> [REQUEST 1]: Copy the listing of shape movements and rotations below line for line, leaving out the pictures.

Totality was a theme he continued throughout the paper before discussing the human's perception of it's reality. Thinking of not just the reasons, but the aesthetic and beauty of play. Huizinga follows this with naming play as something irrational and from my understanding, indescribable. Therefore, and this is my devised assumption of his final statement, we are not merely 'mechanical' but have something special about us. This argument, in my opinion, has been used by many people who are simply ignorant or haven't looked into to science for an explanation and have found themselves attributing the lack of an answer to some mystical reasoning... but whatever floats your boat.
Huizinga goes onto more discussion that I again begin to follow and agree with, play is something of a juxtaposition. It is serious, but it is not a serious like anything else. Play is an escape, a creation of reality which we control and which may happen at anytime anywhere. It does not require laughter, but can merely replicate a pattern of more aesthetic. Most importantly however, there are rules. The creator(s) have bound their reality in the seriousness of self illusion. Breaking the illusion would ruin the play, normally caused by sour pusses and cheaters. These people challenge the reality and bring attention to the pretending, the rules, and can make the whole thing just feel like a joke. However, at least cheaters still entertain the game by engaging rather than shattering everyone else's.

> [GIVEN DATA]:
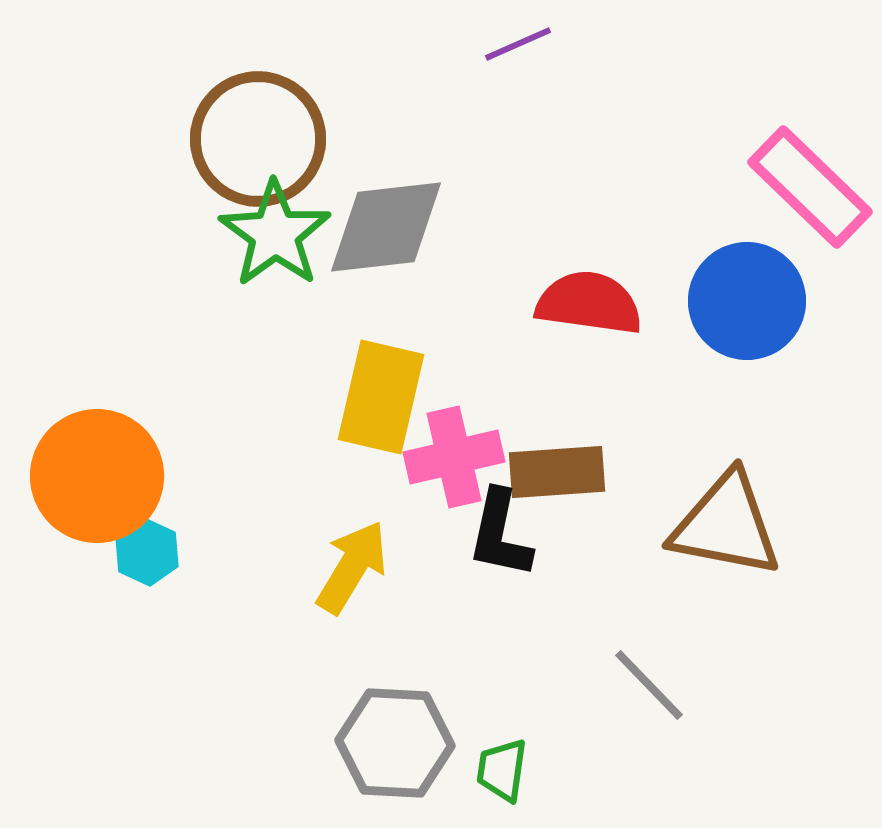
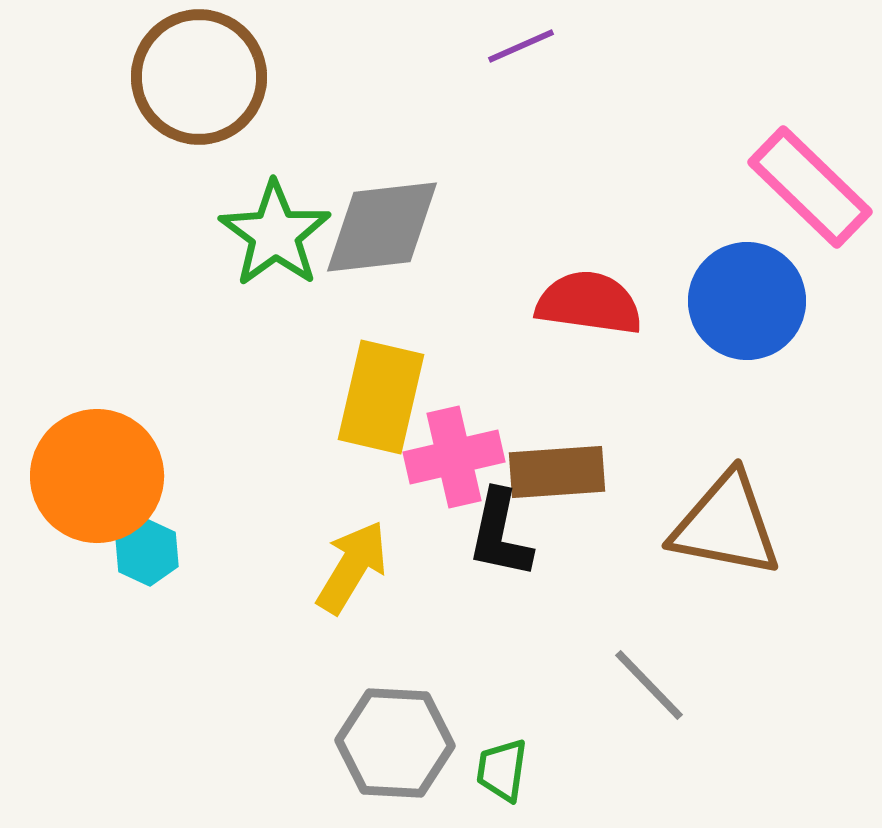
purple line: moved 3 px right, 2 px down
brown circle: moved 59 px left, 62 px up
gray diamond: moved 4 px left
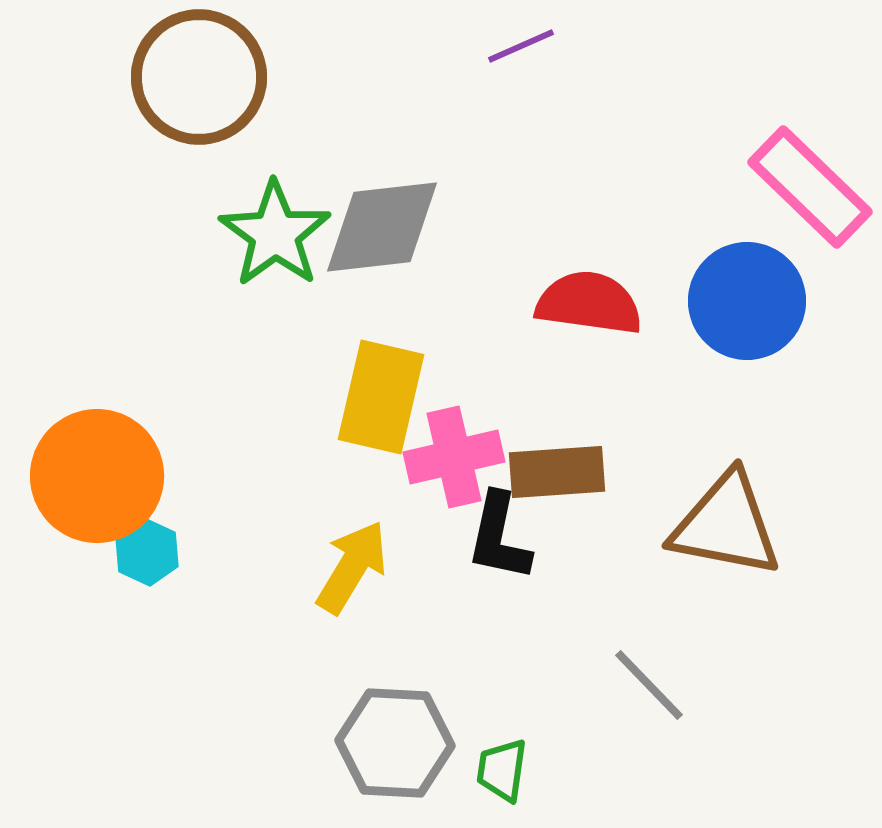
black L-shape: moved 1 px left, 3 px down
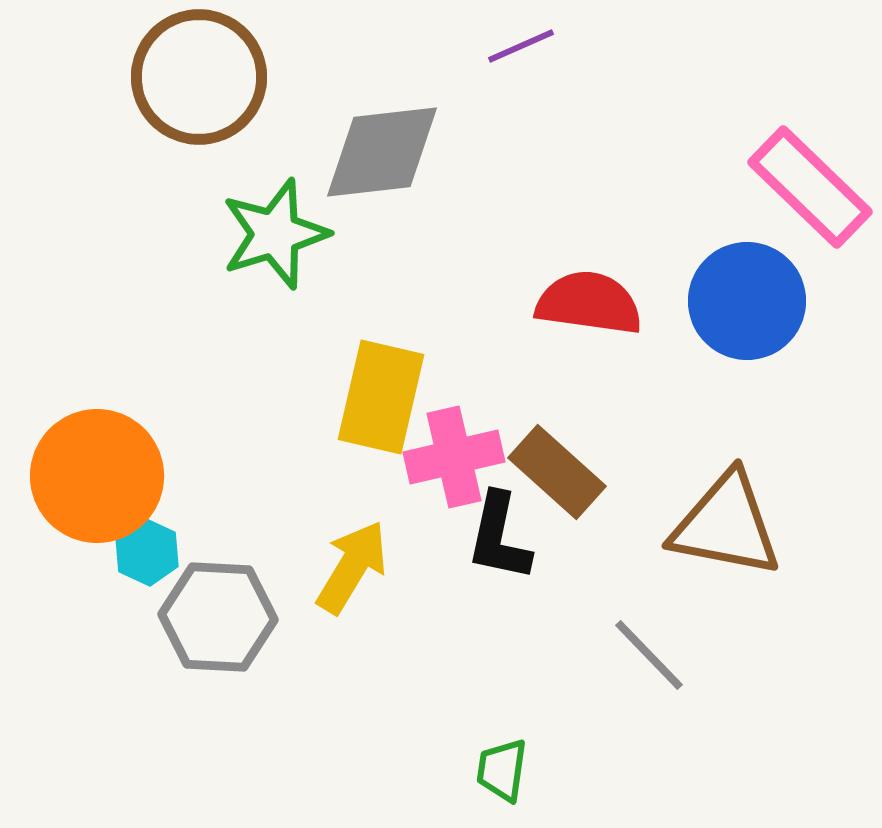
gray diamond: moved 75 px up
green star: rotated 19 degrees clockwise
brown rectangle: rotated 46 degrees clockwise
gray line: moved 30 px up
gray hexagon: moved 177 px left, 126 px up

> [REQUEST 2]: Continue the passage on Huizinga's view of play from where it stops.

> [TASK RESULT 1]:
purple line: moved 3 px right, 2 px down
brown circle: moved 59 px left, 62 px up
gray diamond: moved 4 px left
black L-shape: moved 1 px left, 3 px down
gray diamond: moved 75 px up
green star: rotated 19 degrees clockwise
brown rectangle: rotated 46 degrees clockwise
gray line: moved 30 px up
gray hexagon: moved 177 px left, 126 px up

> [TASK RESULT 2]:
The closing statement being, play is seriously not serious, it is a free activity standing outside of the norm of ho hum life that enchants and engages the player to a point of seriousness with something quite frivolous.

1 comment:

  1. This idea of illusion (etymologically looking like "in-play," as Huizinga points out) is incredibly interesting. Are dreams play? Certainly a hallucination is not all fun, rather, it's usually frightening. Or is this the unconscious mind "playing"?

    Marx thought ideology was something that people didn't know they were enacting. But the contemporary philosopher Zizek takes this to another level, by taking the old Marxist maxim "For they know not what they [the people] do...." and turning into "They know what they are doing, but they still do it anyway."

    So ideology itself becomes a voluntary game. Perhaps?